Extract every line of the material that contains the string "sketchPlane".

[Stored records]
------

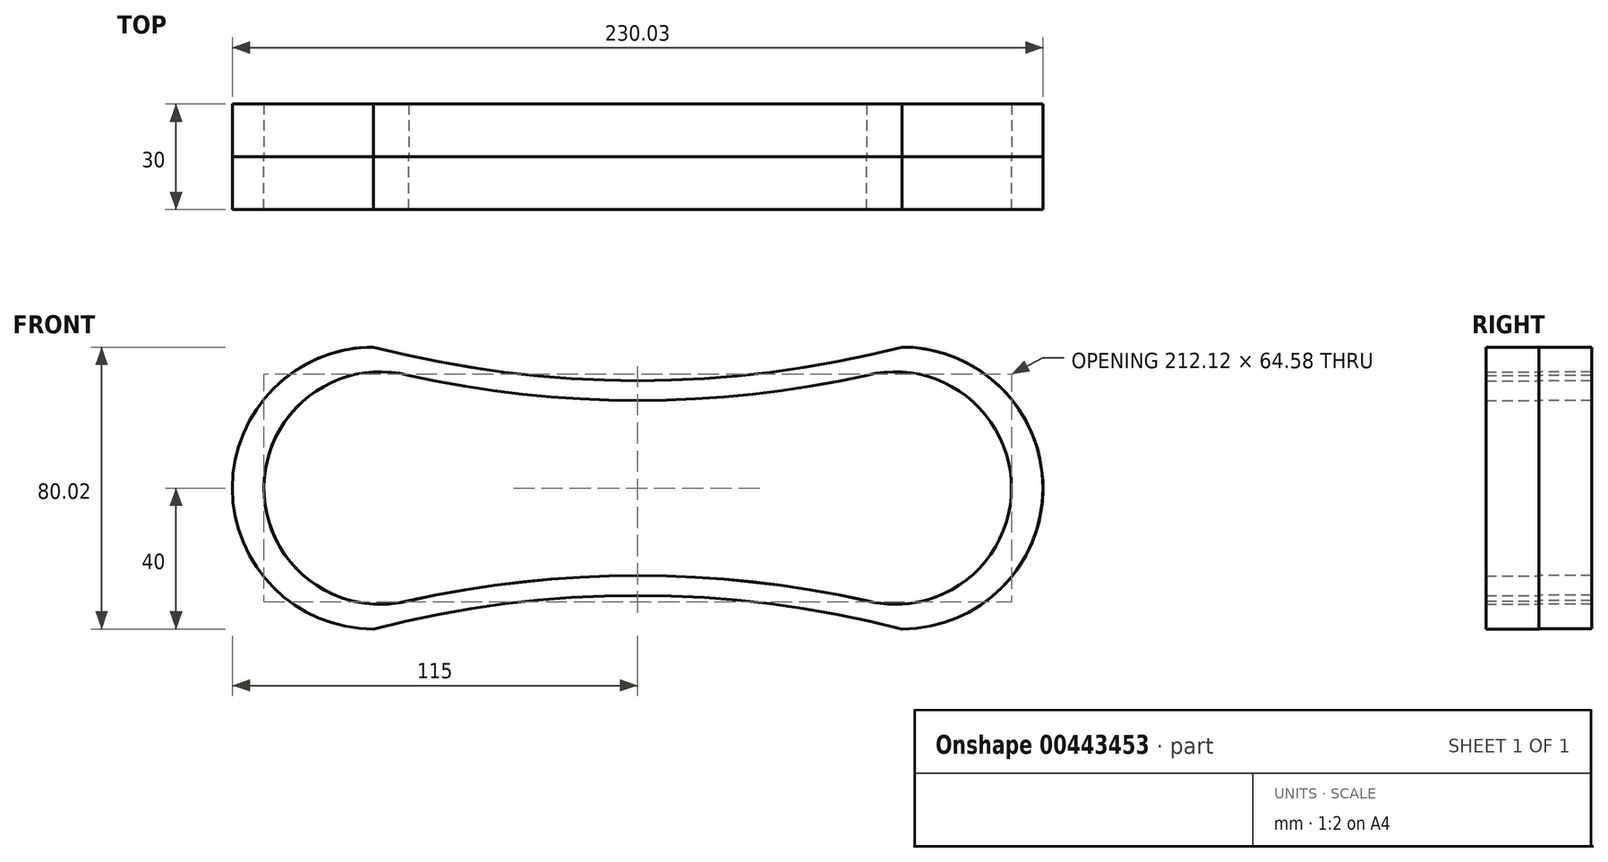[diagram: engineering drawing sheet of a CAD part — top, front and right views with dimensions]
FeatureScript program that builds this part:
annotation { "Feature Type Name" : "Feature", "Feature Type Description" : "" }
export const myFeature = defineFeature(function(context is Context, id is Id, definition is map)
    precondition{}
    {
        {
            var Q0;
            Q0=qCreatedBy(makeId("Front.planeOp"),FACE);
            var sketch = newSketch(context, id + "F0", { "sketchPlane" : qUnion([Q0])});
            skArc(sketch, "E0", {"start": v(75, -40) * mm, "mid": v(115, 0) * mm, "end": v(75, 40) * mm});
            skArc(sketch, "E1", {"start": v(-75, 40) * mm, "mid": v(-115, 0) * mm, "end": v(-75, -40) * mm});
            skArc(sketch, "E2", {"start": v(-75, 40) * mm, "mid": v(0, 30.47) * mm, "end": v(75, 40) * mm});
            skArc(sketch, "E3", {"start": v(75, -40) * mm, "mid": v(0, -30.47) * mm, "end": v(-75, -40) * mm});
            skPoint(sketch, "E4.middle", {"position": v(0, 0) * mm});
            skArc(sketch, "E5", {"start": v(-65, 32) * mm, "mid": v(0, 24.87) * mm, "end": v(65, 32) * mm});
            skArc(sketch, "E6", {"start": v(65, -32) * mm, "mid": v(0, -24.87) * mm, "end": v(-65, -32) * mm});
            skArc(sketch, "E7", {"start": v(-65, 32) * mm, "mid": v(-106.06, 0) * mm, "end": v(-65, -32) * mm});
            skArc(sketch, "E8", {"start": v(65, -32) * mm, "mid": v(106.06, 0) * mm, "end": v(65, 32) * mm});
            skSolve(sketch);
        }
        {
            var Q0;
            Q0=makeQuery(id+"F0.imprint","IMPRINT",FACE,{"disambiguationData":[TD([[makeQuery(id+"F0.imprint","IMPRINT",EDGE,{"derivedFrom":sQuery(id+"F0.wireOp",EDGE,"E0")}),1.0]])]});
            extrude(context, id + "F1", {"entities" : qUnion([Q0]), "depth" : 15 * mm});
        }
        {
            var Q0;
            Q0=qCreatedBy(makeId("Front.planeOp"),FACE);
            var sketch = newSketch(context, id + "F2", { "sketchPlane" : qUnion([Q0])});
            skArc(sketch, "E9", {"start": v(75.03, -39.98) * mm, "mid": v(115.03, 0.02) * mm, "end": v(75.03, 40.02) * mm});
            skArc(sketch, "E10", {"start": v(-74.97, 40.02) * mm, "mid": v(-114.97, 0.02) * mm, "end": v(-74.97, -39.98) * mm});
            skArc(sketch, "E11", {"start": v(-74.97, 40.02) * mm, "mid": v(0.03, 30.5) * mm, "end": v(75.03, 40.02) * mm});
            skArc(sketch, "E12", {"start": v(75.03, -39.98) * mm, "mid": v(0.03, -30.45) * mm, "end": v(-74.97, -39.98) * mm});
            skPoint(sketch, "E13.middle", {"position": v(0.03, 0.02) * mm});
            skArc(sketch, "E14", {"start": v(-64.97, 32.02) * mm, "mid": v(0.03, 24.9) * mm, "end": v(65.03, 32.02) * mm});
            skArc(sketch, "E15", {"start": v(65.03, -31.98) * mm, "mid": v(0.03, -24.85) * mm, "end": v(-64.97, -31.98) * mm});
            skArc(sketch, "E16", {"start": v(-64.97, 32.02) * mm, "mid": v(-106.04, 0.02) * mm, "end": v(-64.97, -31.98) * mm});
            skArc(sketch, "E17", {"start": v(65.03, -31.98) * mm, "mid": v(106.09, 0.02) * mm, "end": v(65.03, 32.02) * mm});
            skSolve(sketch);
        }
        {
            var Q0;
            Q0=qSketchRegion(id+"F2",true);
            extrude(context, id + "F3", {"entities" : qUnion([Q0]), "operationType" : NewBodyOperationType.ADD, "oppositeDirection" : true, "depth" : 15 * mm});
        }
    });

------

◆ Exercise response:
            var sketch = newSketch(context, id + "F0", { "sketchPlane" : qUnion([Q0])});
            var sketch = newSketch(context, id + "F2", { "sketchPlane" : qUnion([Q0])});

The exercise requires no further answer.